Here's the source code that produced the above machine code, when compiled with Visual Studio 2005 SP1 at /O2:

typedef void *(__stdcall *StateFunction0)();
typedef void *(__stdcall *StateFunction1)(int a);
typedef void *(__stdcall *StateFunction2)(int a, int b);
struct IState { virtual void RunState() = 0; };
struct State0 : public IState { virtual void RunState(); StateFunction0 fn; };
struct State1 : public IState { virtual void RunState(); StateFunction1 fn; };
void State0::RunState() { ((StateFunction2)fn())(1, 2); }
void State1::RunState() { ((StateFunction1)fn(1))(2); }

(The unusual casting is due to C++'s inability to create a recursive typedef. Returning a function pointer as a void* is common when programming state machines, for this reason.)

You might say, aren't there two methods there? Yes, but they compile to the exact same code, and the Visual C++ linker will collapse two functions that have the same code even if they do completely different things. Essentially, the correct ESP offset at the second CALL instruction can be either +8 or +4, depending on whether State0::RunState() or State1::RunState() was executing.
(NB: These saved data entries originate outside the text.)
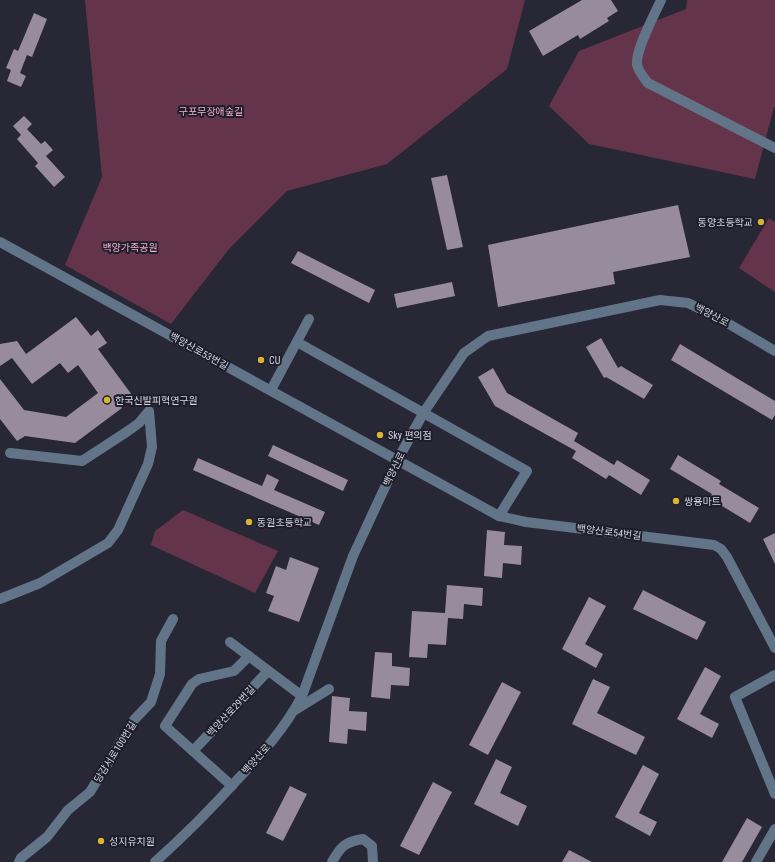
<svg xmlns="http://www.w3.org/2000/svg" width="775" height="862" viewBox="0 0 775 862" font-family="'Roboto Condensed','Noto Sans KR',sans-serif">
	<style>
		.green { fill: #64354a }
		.building { fill: #988b9b }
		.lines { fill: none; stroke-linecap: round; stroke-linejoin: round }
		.minor { stroke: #627488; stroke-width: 10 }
		.poi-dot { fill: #d7b434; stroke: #1d1d2b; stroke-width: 1.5 }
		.labels { text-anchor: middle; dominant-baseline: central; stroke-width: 4; stroke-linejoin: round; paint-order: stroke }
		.park-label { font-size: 10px; fill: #f6aecd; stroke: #1d1d2b }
		.poi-label { font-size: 10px; fill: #d6d6e0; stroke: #1d1d2b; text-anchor: start }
		.street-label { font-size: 10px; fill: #d6d6e0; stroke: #1d1d2b }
	</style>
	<rect width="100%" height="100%" fill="#272736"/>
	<!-- green -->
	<g class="green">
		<polygon points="85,0 525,0 507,69 387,164 287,191 229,249 171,324 65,265 102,177"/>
		<polygon points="687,0 775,0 775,108 774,107 755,179 589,144 549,106 579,51 686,9"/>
		<polygon points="769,218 775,222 775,292 739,268"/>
		<polygon points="183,510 278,551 255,593 151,545 155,531"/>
	</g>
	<!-- building -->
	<g class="building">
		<polygon points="582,0 611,0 618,11 607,18 609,21 580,39 578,35 543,56 529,31"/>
		<polygon points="34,13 47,19 32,57 27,55 20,73 26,76 21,87 7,81 11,70 6,68 14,49 18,51"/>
		<polygon points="24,116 32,124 27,129 41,144 45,141 53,150 46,156 65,177 54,187 35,166 38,163 17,139 21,135 13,126"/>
		<polygon points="447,175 463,247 447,250 431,178"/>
		<polygon points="678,205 690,257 613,272 615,284 498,307 488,245"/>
		<polygon points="298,251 375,290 369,303 291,263"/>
		<polygon points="452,282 455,296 397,308 394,294"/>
		<polygon points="76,317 91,336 98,330 107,343 98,349 132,395 120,405 122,408 75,443 25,436 17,441 0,419 0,379 24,410 66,417 98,393 78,365 68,373 60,363 32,384 12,358 0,366 0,344 17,341 26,354"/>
		<polygon points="601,338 618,368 621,366 653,385 644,399 606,377 604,378 586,347"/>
		<polygon points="680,344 775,401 775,415 772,420 671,360"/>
		<polygon points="493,368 507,393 578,433 574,441 614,465 617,460 650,480 641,495 609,475 606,479 572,458 576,451 495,406 478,377"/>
		<polygon points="273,445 348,480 343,491 268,456"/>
		<polygon points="678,455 721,481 719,484 759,508 750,523 709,498 712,494 670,469"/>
		<polygon points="198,458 262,486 267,474 279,480 274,490 325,512 319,525 193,470"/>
		<polygon points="487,530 505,532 504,545 522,546 521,565 503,563 502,578 484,576"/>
		<polygon points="775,533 775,564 763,539"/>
		<polygon points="290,557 319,568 299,622 268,611 274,596 266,593 276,566 286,570"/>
		<polygon points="447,585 483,588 482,606 464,604 463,619 448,618 446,645 428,644 427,658 409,657 412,611 445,613"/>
		<polygon points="643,590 706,622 697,640 633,609"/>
		<polygon points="589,597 606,606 585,644 603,654 596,668 562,649"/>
		<polygon points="375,652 392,653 392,666 410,668 409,686 391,685 390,699 371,697"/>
		<polygon points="705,667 721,676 700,714 719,724 712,738 677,719"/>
		<polygon points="593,679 610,687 597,713 645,737 636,755 572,724"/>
		<polygon points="502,682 521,692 488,755 469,745"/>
		<polygon points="332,696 350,698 349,711 367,712 366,731 348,729 347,744 329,742"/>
		<polygon points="496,759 512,767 500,793 527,806 518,826 474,804"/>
		<polygon points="643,765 659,774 639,813 657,822 650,836 615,817"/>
		<polygon points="433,782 452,792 419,855 400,846"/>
		<polygon points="290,786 307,794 283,841 266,833"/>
		<polygon points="747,818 762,827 742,862 722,862"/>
		<polygon points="569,850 592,862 562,862"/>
	</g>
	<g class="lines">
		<!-- minor -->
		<g class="minor">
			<path d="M661,0C655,14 635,50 637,65C639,72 643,77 648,83L775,148"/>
			<polyline points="0,242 499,516 526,522 714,545 721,549 727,557 775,648"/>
			<polyline points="297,342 527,471 499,516"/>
			<polyline points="271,390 309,319"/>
			<polyline points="0,599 40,583 108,543 118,530 148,464 152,447 149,411 139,423 128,431 82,461 10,453"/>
			<polyline points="230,642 302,696"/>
			<polyline points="775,675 735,697 775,794"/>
			<polyline points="295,710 329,689"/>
			<polyline points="193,751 268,671"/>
			<polyline points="232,786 165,726 192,684 199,679 234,671 249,656"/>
			<polyline points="19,862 21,858 47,837 68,810 90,792 134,720 151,702 160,674 161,641 173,619"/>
			<path d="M155,862C184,836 211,809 237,780C262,754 285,728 302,696L353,556L398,459L424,412L464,353L488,336L660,300L688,303L717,317L775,351"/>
			<path d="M332,862C341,846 345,842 363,839L372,846L373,862"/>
			<polyline points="756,862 775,829"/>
		</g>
	</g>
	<!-- markers -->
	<g class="poi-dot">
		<circle cx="761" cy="222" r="4"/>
		<circle cx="261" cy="360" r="4"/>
		<circle cx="107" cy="400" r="4"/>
		<circle cx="380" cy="435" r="4"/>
		<circle cx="676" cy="501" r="4"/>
		<circle cx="249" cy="522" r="4"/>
		<circle cx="101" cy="841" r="4"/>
	</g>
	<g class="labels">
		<!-- park labels -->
		<g class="park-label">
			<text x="211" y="111">구포무장애숲길</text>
			<text x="130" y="247">백양가족공원</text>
		</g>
		<!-- poi labels -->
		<g class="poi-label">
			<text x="753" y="222" text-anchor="end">동양초등학교</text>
			<text x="269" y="360">CU</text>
			<text x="115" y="400">한국신발피혁연구원</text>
			<text x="388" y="435">Sky 편의점</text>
			<text x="684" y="501">쌍용마트</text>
			<text x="257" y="522">동원초등학교</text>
			<text x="109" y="841">성지유치원</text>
		</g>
		<!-- street labels -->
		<g class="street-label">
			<text transform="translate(712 315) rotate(28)">백양산로</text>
			<text transform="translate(199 351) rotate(29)">백양산로53번길</text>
			<text transform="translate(394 469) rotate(-64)">백양산로</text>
			<text transform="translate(609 532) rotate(7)">백양산로54번길</text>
			<text transform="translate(231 711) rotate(-47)">백양산로29번길</text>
			<text transform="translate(115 752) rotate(-58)">당감서로100번길</text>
			<text transform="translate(256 759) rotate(-48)">백양산로</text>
		</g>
	</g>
</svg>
Both of these are implementations of the same virtual call on the same interface, so knowing the parent function doesn't help; the only way you could tell is by examining the type of this by checking the vtable pointer, and unfortunately after the first CALL instruction this is no longer available (ECX is a volatile register in the thiscall calling convention). I'm pretty sure that this is unsolvable in the general case except by knowing the entire execution history of the program up to this point.

Moral of this story: Callee-pops calling conventions are absolutely evil with regard to accurate stack walks.


This blog was originally open for comments when this entry was first posted, but was later closed and then removed due to spam and after a migration away from the original blog software. Unfortunately, it would have been a lot of work to reformat the comments to republish them. The author thanks everyone who posted comments and added to the discussion.